The NSW solar scandal just gets worse by the day. On Tuesday, the NSW government announced a new “support package” to help solar households in “hardship” as part of its decision to retrospectively slash the gross feed-in tariff by a third from 60 cents per kilowatt hour to 40 cents.

The latest twist to the O’Farrell government’s mismanagement of the solar industry will anger many households as they have to deal with a welfare management approach to their good-faith investment in solar energy. And this is a Liberal government that was meant to fix things — not make them worse.

Retrospective commercial legislation that will seek to define a hardship loss for breach of contract will aim to avoid any exposure to traditional commercial compensation obligations, which are usually the case when a government — retrospectively — takes away a clearly defined asset and or its income producing potential. There’s even a specific section in the Australian Constitution that describes this obligation on governments.

Not content with slugging it out with solar householders — O’Farrell has moved onto attacking small businesses that sell and install solar systems. Many of these businesses are start-ups by local electricians hoping to gear up for the carbon reform and the economic revolution that is meant to flow from that reform.

Was it ever actually bad public policy?.

We now turn off our low-watt light bulbs,  computers, walls of LEDs from the TV, DVD and game machines — instead of leaving them in standby. That’s called skin in the game — and a key market force that is dampening demand growth in NSW and helping to save power companies billions of dollars by delaying the need for new power stations.

Most of the time, the power we make on our rooftop goes straight into our house — or the neighbour’s house next door or across the street — those electrons don’t get far before a local electrical load grabs them from the power grid.

Line loss is as close as you can practically get. And the distributed network of solar homes is helping to harmonise the grid. Yes it can cause problems if there are too many large systems in the one street in Western Sydney — but that’s a technical issue that the power industry is having to learn about and manage.

NSW and the other states along with the federal government have invested a significant amount of resources into building a solar economy — local installers, testers, certifiers and supply chains that cover the nation and reach out to Asia, Europe and America.

It takes years to build power plants — be they coal or nuclear — or install a million rooftops with solar panels.

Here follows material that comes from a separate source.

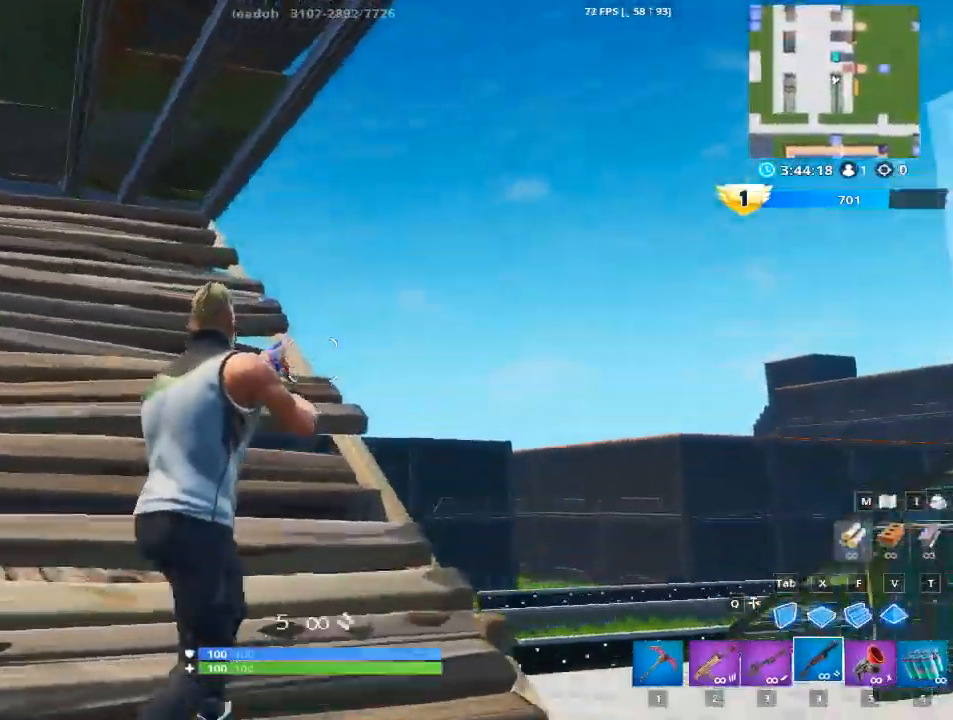
{"keys": ["d", "space"], "mouse": [], "mouse_move": "left", "events": [[301, "space", "down"], [401, "w", "up"]]}
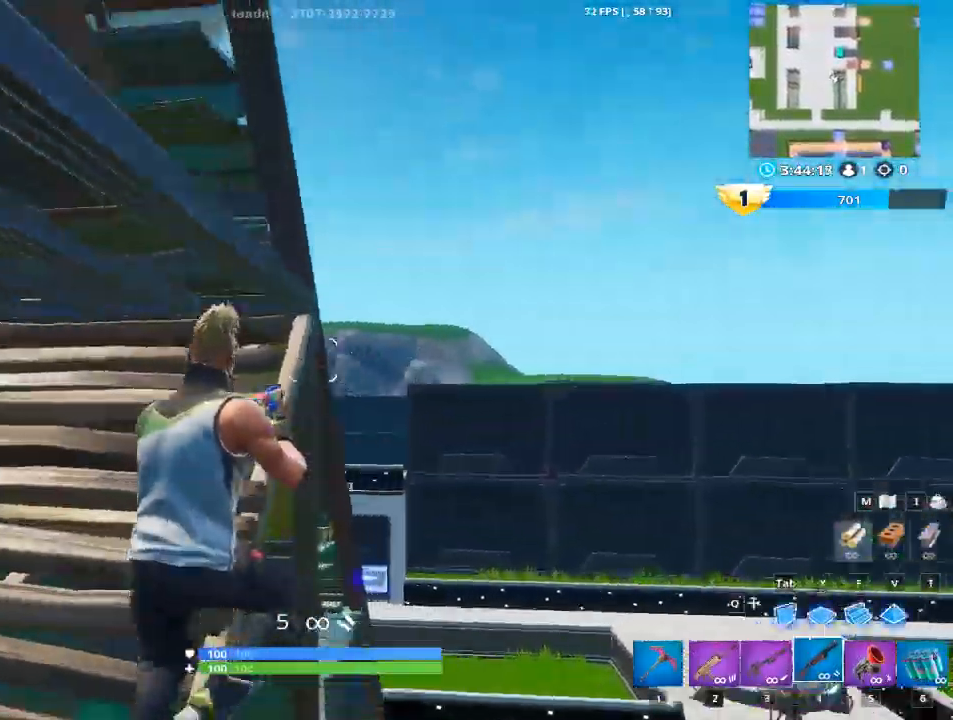
{"keys": ["d", "s"], "mouse": ["left"], "mouse_move": "still", "events": [[83, "s", "down"], [234, "space", "up"], [500, "mouse_left", "down"]]}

But now the NSW government is working overtime to flush that investment in developing the solar industry down the drain.

None of the other states — as they progress current schemes to new ones that are based on today’s solar prices — are retrospectively breaking commercial agreements that are based on system prices set in in 2009 and 2010.

And any remaining installations in NSW are already at the new rate of 20 cents — reflecting the fast decline in solar panel costs as the global industry reaches scale.

Solar in Australia will be at 1:1 home/grid by 2015. That means it will be the same price for householders and businesses to make power on their rooftops as it does to buy it out of the grid. Connection service fees will cover the cost of providing the grid as the battery.

Which is what grid tied is all about.

But most importantly — it will take years to retrofit the rooftops of Australia. And thousands of Australians have moved into the solar and wind industry —and for Barry O’Farrell to just throw the local NSW industry under the bus is a public policy meltdown that most governments take far more than 100 days to achieve.

Barry looks like he did it in 50 days.